Configure notifications
You can select the required issues, enable notifications for issues that breach the configured thresholds, and receive notifications only for the selected issues. This enhancement enables you to receive notifications only for the selected issues that you want to monitor.
Note:
By default, issues under all categories are selected. You can enable notification only for the issues that you can configure thresholds.
-
Click the Settings icon and select the Score Indicator Settings tab.
-
Select the issues that you want to receive notifications.
-
For the issues under System Resource and Capacity categories, enable the Notification.
-
Click Save.
Note:
You must ensure to configure at least one profile in the Notifications tab.
How to visualize data on the dashboard
Using Infrastructure Analytics, network admins can now identify instances needing the most attention within a few seconds. To understand this in more detail, let us consider the case of Chris, a network admin of ExampleCompany.
Chris maintains many NetScaler instances in his organization. A few of the instances process high traffic, and he needs to monitor them closely. He notices that a few high-traffic instances are no longer processing the full traffic passing through them. To analyze this reduction, earlier, he had to read multiple data reports coming in from various sources. Chris had to spend more time trying to correlate the data manually and find out which instances are not in optimal state and need attention. He uses the Infrastructure Analytics feature to see the health of all instances visually.
The following two examples illustrate how Infrastructure Analytics assists Chris in maintenance activity:
Example 1 - To monitor the SSL traffic:
Chris notices on the Circle Pack that one instance has a low instance score and that instance is in “Critical” state. He clicks the instance to see what the issue is. The instance summary displays that there is an SSL card failure on that instance and therefore that instance is unable to process SSL traffic (the SSL traffic has reduced). Chris extracts that information and sends a report to the team to look into the issue immediately.
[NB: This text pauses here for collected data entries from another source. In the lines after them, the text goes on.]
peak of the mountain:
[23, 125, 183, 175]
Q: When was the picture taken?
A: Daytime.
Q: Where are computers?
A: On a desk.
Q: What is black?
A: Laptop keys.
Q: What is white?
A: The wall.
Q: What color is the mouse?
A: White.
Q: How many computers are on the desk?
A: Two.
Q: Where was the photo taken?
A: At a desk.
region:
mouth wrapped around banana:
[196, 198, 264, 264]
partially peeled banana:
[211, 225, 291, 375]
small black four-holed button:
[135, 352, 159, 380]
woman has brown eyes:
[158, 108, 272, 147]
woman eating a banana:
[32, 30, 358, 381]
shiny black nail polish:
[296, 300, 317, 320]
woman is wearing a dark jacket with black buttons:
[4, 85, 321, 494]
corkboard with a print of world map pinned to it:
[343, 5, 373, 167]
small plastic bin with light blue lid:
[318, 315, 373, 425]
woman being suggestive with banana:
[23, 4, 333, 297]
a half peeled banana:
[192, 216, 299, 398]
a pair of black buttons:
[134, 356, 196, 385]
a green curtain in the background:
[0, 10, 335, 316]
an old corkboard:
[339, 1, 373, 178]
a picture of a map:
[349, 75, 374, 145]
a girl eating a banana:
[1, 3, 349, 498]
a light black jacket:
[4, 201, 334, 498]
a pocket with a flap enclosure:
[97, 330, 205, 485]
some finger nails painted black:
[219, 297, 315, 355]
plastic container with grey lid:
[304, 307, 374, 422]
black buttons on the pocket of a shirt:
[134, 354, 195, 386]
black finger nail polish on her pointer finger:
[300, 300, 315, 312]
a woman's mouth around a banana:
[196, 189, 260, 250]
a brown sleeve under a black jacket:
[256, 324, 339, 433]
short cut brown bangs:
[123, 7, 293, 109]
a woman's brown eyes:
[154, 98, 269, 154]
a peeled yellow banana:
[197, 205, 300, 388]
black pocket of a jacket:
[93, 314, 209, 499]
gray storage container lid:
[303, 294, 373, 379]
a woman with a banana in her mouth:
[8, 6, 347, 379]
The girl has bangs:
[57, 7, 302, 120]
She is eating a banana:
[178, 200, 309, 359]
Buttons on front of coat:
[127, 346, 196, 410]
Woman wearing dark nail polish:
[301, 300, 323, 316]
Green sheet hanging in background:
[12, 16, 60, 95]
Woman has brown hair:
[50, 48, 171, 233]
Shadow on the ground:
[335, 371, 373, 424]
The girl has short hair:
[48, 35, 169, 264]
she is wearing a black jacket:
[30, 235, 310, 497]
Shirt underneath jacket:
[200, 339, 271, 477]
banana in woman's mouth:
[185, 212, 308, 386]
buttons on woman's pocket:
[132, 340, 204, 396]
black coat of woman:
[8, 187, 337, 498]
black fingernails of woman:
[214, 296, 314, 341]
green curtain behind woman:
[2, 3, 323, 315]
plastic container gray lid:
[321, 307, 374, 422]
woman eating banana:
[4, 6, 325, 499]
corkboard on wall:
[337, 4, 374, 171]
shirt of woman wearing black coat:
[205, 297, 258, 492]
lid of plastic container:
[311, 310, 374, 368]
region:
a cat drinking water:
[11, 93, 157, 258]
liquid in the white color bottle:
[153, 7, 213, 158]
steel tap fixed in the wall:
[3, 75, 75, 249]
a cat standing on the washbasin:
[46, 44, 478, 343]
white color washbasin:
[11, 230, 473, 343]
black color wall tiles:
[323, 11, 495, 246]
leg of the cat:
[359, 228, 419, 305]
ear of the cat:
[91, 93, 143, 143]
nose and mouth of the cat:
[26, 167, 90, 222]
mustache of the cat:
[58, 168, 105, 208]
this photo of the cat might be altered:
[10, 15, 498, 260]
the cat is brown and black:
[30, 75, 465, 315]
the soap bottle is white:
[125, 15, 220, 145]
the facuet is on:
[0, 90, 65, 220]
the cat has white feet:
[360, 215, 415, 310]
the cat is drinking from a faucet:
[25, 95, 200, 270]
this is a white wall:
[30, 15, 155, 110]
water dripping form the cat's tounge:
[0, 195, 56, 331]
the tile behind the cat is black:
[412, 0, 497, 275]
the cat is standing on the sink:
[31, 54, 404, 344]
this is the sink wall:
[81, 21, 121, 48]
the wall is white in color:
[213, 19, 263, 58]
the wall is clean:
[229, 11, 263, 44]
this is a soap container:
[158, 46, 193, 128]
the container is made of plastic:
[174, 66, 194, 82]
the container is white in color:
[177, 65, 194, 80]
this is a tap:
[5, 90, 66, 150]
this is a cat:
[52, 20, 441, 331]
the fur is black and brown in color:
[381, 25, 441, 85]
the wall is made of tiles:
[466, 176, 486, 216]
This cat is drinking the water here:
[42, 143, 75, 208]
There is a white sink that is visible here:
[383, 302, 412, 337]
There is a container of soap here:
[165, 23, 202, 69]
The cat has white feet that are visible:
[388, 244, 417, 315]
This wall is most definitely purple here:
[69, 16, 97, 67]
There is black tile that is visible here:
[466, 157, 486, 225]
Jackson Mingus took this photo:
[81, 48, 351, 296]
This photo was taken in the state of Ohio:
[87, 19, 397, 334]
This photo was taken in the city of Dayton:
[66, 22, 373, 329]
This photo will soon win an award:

Example 2 - To monitor configuration changes:
Chris also notices that another instance is in “Review” state and that there has been a config deviation recently. When he clicks the config deviation risk indicator, he notices that RC4 Cipher, SSL v3, TLS 1.0, and TLS 1.1 related configuration changes have been made which might be due to security concerns. He also notices that the SSL transaction traffic profile for this instance has gone down. He exports this report and sends it to the admin to inquire further.